Taken together, these observations suggest the possibility that UniPR1331 may inhibit VEGF-dependent angiogenesis merely as a consequence of the inhibition of the Eph/ephrin system, a possibility further supported by the fact that UniPR1331 is less potent on VEGFR2 than on EphA2 (Fig. 1). To evaluate this possibility, we performed VEGFR2 phosphorylation assays in the presence of TNYL-RAW (that blocks ephrin-B2/EphB4 interaction [55]) and of dynasore (a known inhibitor of VEGFR2 internalization [56] that, in turn, is required to induce a full angiogenic response and is mediated by the EphB4/ephrin-B2 system [4, 54]). As shown in supplementary Fig. S8, TNYL-RAW and dynasore do not inhibit VEGF-dependent phosphorylation of VEGR2, suggesting that UniPR1331 exerts its inhibitory potential that is, at least in part, independent of the Eph/ephrin system.

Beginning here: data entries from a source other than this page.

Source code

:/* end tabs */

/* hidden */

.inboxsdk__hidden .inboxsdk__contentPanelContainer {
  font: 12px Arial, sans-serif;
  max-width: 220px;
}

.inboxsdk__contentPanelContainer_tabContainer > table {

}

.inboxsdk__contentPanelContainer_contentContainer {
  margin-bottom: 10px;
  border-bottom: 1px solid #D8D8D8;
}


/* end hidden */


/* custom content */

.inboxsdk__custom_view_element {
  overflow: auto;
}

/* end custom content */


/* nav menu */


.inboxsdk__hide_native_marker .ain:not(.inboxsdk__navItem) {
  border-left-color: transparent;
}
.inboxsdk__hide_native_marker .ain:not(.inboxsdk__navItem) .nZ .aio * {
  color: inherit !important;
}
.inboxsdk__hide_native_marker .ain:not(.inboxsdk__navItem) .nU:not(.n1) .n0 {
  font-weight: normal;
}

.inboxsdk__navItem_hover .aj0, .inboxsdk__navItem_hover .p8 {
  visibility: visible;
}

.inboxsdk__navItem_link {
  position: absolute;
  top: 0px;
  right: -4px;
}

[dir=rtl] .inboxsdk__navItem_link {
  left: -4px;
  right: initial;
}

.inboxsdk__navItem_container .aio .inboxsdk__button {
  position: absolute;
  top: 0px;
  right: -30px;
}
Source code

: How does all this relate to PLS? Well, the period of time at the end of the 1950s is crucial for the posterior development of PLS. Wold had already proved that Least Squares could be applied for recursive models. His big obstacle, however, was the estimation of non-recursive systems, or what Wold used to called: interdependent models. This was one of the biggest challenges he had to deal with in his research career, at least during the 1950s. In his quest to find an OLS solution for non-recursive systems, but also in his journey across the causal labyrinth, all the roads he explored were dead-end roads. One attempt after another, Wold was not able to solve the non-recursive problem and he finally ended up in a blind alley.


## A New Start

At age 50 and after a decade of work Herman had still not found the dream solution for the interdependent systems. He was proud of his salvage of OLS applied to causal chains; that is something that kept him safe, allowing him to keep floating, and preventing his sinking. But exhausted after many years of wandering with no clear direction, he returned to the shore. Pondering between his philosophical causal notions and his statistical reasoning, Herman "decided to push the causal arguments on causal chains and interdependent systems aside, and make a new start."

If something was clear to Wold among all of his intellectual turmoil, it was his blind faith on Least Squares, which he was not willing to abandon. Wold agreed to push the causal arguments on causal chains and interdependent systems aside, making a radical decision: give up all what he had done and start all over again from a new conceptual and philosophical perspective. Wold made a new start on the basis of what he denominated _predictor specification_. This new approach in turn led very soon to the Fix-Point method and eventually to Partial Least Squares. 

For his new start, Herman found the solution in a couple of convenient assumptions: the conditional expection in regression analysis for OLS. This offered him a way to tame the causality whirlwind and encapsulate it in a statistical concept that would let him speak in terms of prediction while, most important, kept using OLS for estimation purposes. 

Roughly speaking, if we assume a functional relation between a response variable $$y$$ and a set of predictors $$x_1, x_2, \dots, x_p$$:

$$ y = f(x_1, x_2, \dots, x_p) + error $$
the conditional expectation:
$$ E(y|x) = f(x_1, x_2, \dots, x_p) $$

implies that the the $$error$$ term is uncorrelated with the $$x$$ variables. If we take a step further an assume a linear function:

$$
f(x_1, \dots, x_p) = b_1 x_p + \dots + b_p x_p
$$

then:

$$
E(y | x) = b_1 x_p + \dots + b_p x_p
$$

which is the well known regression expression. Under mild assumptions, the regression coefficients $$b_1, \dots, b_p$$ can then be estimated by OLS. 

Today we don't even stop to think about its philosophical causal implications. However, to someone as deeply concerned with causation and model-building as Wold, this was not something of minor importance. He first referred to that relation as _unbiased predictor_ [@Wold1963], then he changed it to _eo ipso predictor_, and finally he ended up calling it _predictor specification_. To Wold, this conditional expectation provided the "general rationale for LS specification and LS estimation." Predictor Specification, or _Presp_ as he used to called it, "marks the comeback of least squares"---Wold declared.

Regarding its mechanism of action, UniPR1331 does not inhibit receptor kinase activities by acting intracellularly. Indeed, it does not physically interact with the intracellular kinase domains of EphA2 and VEGFR2 in a LANCE assay, leaving their enzymatic activity unaffected [14, 22]. Conversely, here we demonstrated that UniPR1331 physically interacts with the extracellular portion of VEGFR2. Accordingly, computational studies indicate that UniPR1331 acts as a VEGF mimicking compound, by interacting and masking the VEGF-binding domain of VEGFR2 and by inducing a conformational drift of VEGFR2 that further buries the VEGF-binding site. Taken together, these observations point to UniPR1331 as a PPI-i of VEGFR2 that, in respect to intracellularly acting compounds (i.e., pan-kinase inhibitors), whose efficiency suffers from cell internalization and delivery to the intracellular microenvironment [57], may have great therapeutic potential as a new class of multitarget anticancer drugs [58]. In effect, UniPR1331 seems to act simultaneously as a genuine VEGFR2-PPI-i (inhibiting VEGF-dependent receptor phosphorylation) and as a pan-Eph PPI-i (inhibiting VEGFR2 internalization), with a cumulative effect on downstream signaling (i.e., ERK1/2 activation) (Fig. 7f) that could be advantageous in respect to classic monotherapies, which are instead prone to the development of drug resistance. The multitarget activity of UniPR1331 possibly contributes to its robust antiangiogenic potential that is retained in vivo in the zebrafish yolk membrane in which angiogenesis is driven by VEGF-releasing tumor cells [46] (Fig. 7d, e). This model has already been demonstrated to be highly predictive when employed to evaluate compounds for their antiangiogenic potential. Accordingly, also by means of more complex, expensive and time-consuming U251 and U87MG mouse xenografts, UniPR1331 has been demonstrated to exert an antiangiogenic effect with an efficiency that is slightly higher than that of bevacizumab [14].

Interestingly, bevacizumab has failed to demonstrate an overall survival benefit in two large phase III randomized trials, and is currently under investigations aimed at evaluating combinatorial therapies with reirradiation and immunotherapy [59]. It would be interesting to evaluate such combinations also for the multitarget UniPR1331.

Besides neovascularization, UniPR1331 inhibits VEGF-induced vascular permeability, which is an important aspect of tumor angiogenesis and consequent metastatization. Importantly, an abnormal vascular permeability is also involved in other pathologies including diabetic retinopathy [60], neurological disorders [61], and lung injury [62] and, interestingly, besides the VEGF/VEGFR2 system [63, 64], the Eph/ephrin system is also involved in the regulation of vascular permeability [6, 65, 66]. Accordingly, the effect of inhibitors of the Eph/ephrin system has been evaluated in diabetes [19] and Alzheimer [67].